引用文 -
┄┄┄┄┄┄┄┄┄┄

いま僕の中で最もホットな絶望は、昨冬マンションの管理会社が行った自転車整理で、ずっと乗っていたママチャリが処分されてしまったことだ。研究室に行くときに通った裏道で、車の侵入を防ぐ金属製の杭にぶつからないように丁寧に蛇行した光景だけが、記憶の層の最も手前にある。
新学期はじめに行われる大学生協による販売会で「カゴのある、一番安いものはどれですか。」と人の良さそうな受付の女性に聞いたことを覚えている。今日より幾分かマシな曇天だった。

駐輪スペースに赴いて、所有者がいることを示すため、札を外すだけでよかった。それだけのことなのに、どういう原理か足を運ぶことができないまま、自転車はいつの間にか回収されていた。中古として売り出されるのか、僕の知らない街でスクラップになっているのか。相棒、というほどの愛着はなかったけれど、知己が便りもよこさぬまま雪の向こうへ消え去ってしまったような厭な罪悪の感じと、対物に特有の寂しさが胸にずっと残っていた。残っている。

友人との実のある談話だろうが、職場での虚を埋める会話だろうが、僕は何故か頑なに嘘をついた。自転車を所有している振りをした。車を滅多に運転しない僕の、もはや自分の足でしか移動することができないという厳然たる事実を認めたくないがための見栄だったのか。思い出す。徒歩の彼に合わせるために、帰り道では移動手段というよりも豪勢な台車のように使っていた光景が、記憶の層の手前から2番目にある。

・・・

収入源をようやく取り戻した僕は、吝嗇に振れていた生活を少しだけ元に戻すため、どうしようかと考えた。
ひとつ、1000円カット(実際には1300円)をやめること。
ふたつ、昼食に食パン以外を食べること。
みっつ、自転車を買うこと。

熟考の末、近くの中古品専門店に足を運び、紫とピンクの中間くらいの色をした小さなマウンテンバイクを買った。カゴが無い自転車は初めてだったが、そうせざるを得ない前傾の姿勢と「マウンテン」を冠する所以の地面を掴んでいるという直感、にやや反する踏み込みの軽さに不思議な昂揚があった。またどこにでも行けるような気がしている。

┄┄┄┄┄┄┄┄┄┄

作業指示 - 上の自転車についての文章のうち、「いま僕の中で最もホットな絶望」から「の層の手前から2番目にある。」まで（末尾の語句を含む）を一字一句変えずに書き写すこと。

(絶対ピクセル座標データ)
┄┄┄┄┄┄┄┄┄┄

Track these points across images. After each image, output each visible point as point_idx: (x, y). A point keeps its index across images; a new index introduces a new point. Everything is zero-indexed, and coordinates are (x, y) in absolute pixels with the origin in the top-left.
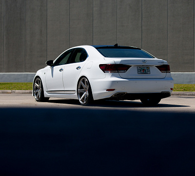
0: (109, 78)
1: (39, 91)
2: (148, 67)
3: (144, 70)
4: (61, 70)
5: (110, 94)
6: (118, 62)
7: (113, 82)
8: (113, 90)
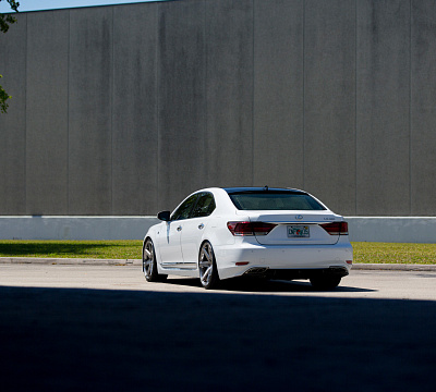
0: (240, 244)
1: (151, 263)
2: (306, 226)
3: (298, 231)
4: (179, 229)
5: (240, 271)
6: (255, 218)
7: (245, 251)
8: (247, 263)
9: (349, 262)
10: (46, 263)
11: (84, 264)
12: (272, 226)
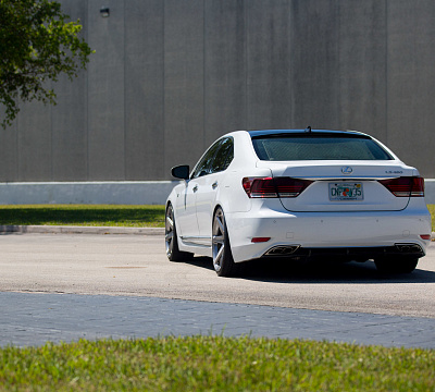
0: (257, 210)
2: (358, 184)
3: (345, 190)
4: (195, 189)
5: (258, 251)
6: (279, 172)
7: (264, 221)
8: (267, 239)
9: (425, 237)
10: (98, 233)
11: (140, 233)
12: (305, 184)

┄┄┄┄┄┄┄┄┄┄

解答記述 -
いま僕の中で最もホットな絶望は、昨冬マンションの管理会社が行った自転車整理で、ずっと乗っていたママチャリが処分されてしまったことだ。研究室に行くときに通った裏道で、車の侵入を防ぐ金属製の杭にぶつからないように丁寧に蛇行した光景だけが、記憶の層の最も手前にある。
新学期はじめに行われる大学生協による販売会で「カゴのある、一番安いものはどれですか。」と人の良さそうな受付の女性に聞いたことを覚えている。今日より幾分かマシな曇天だった。

駐輪スペースに赴いて、所有者がいることを示すため、札を外すだけでよかった。それだけのことなのに、どういう原理か足を運ぶことができないまま、自転車はいつの間にか回収されていた。中古として売り出されるのか、僕の知らない街でスクラップになっているのか。相棒、というほどの愛着はなかったけれど、知己が便りもよこさぬまま雪の向こうへ消え去ってしまったような厭な罪悪の感じと、対物に特有の寂しさが胸にずっと残っていた。残っている。

友人との実のある談話だろうが、職場での虚を埋める会話だろうが、僕は何故か頑なに嘘をついた。自転車を所有している振りをした。車を滅多に運転しない僕の、もはや自分の足でしか移動することができないという厳然たる事実を認めたくないがための見栄だったのか。思い出す。徒歩の彼に合わせるために、帰り道では移動手段というよりも豪勢な台車のように使っていた光景が、記憶の層の手前から2番目にある。